Top of RECORDS SUPPLIED
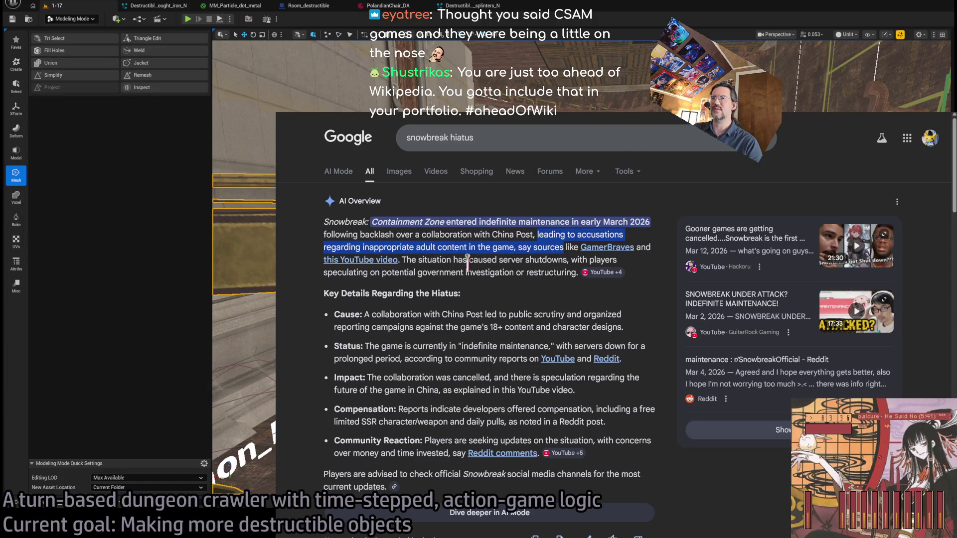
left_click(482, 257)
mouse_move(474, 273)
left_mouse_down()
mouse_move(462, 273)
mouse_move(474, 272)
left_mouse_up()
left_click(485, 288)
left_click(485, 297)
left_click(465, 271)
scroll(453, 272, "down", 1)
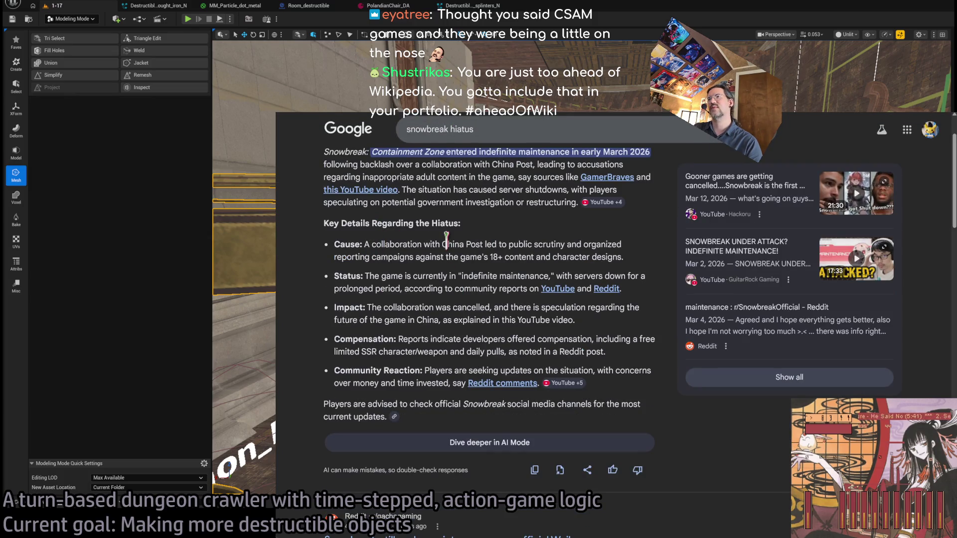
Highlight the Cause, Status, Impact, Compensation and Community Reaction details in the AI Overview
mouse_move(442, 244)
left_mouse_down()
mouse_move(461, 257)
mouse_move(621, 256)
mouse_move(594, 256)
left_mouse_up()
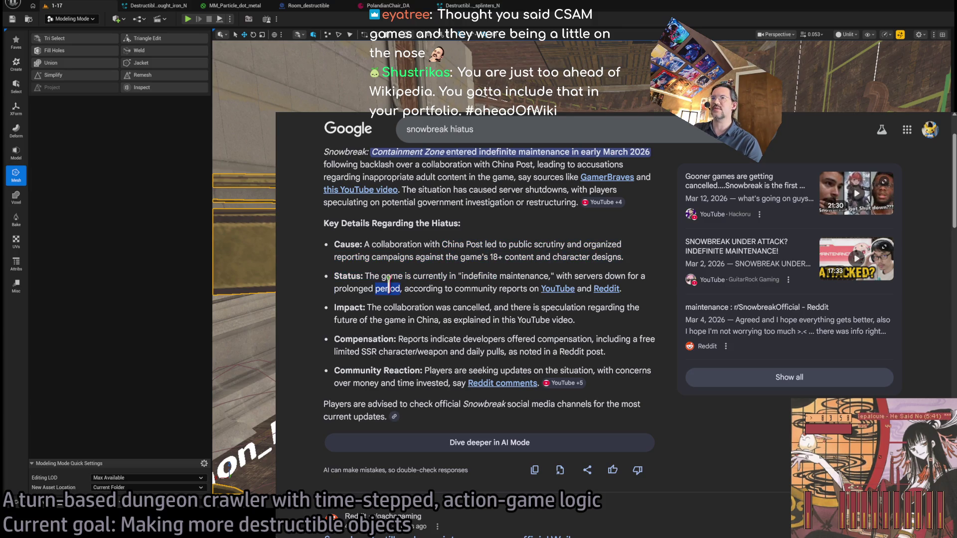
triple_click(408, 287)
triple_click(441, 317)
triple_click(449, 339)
Bottom of RECORDS SUPPLIED
TASK DESCRIPTION: Copy every record character for character. Skip the pictures.

SOLUTION TO THIS PROBLEM:
left_click(482, 257)
mouse_move(474, 273)
left_mouse_down()
mouse_move(462, 273)
mouse_move(474, 272)
left_mouse_up()
left_click(485, 288)
left_click(485, 297)
left_click(465, 271)
scroll(453, 272, "down", 1)
Highlight the Cause, Status, Impact, Compensation and Community Reaction details in the AI Overview
mouse_move(442, 244)
left_mouse_down()
mouse_move(461, 257)
mouse_move(621, 256)
mouse_move(594, 256)
left_mouse_up()
triple_click(408, 287)
triple_click(441, 317)
triple_click(449, 339)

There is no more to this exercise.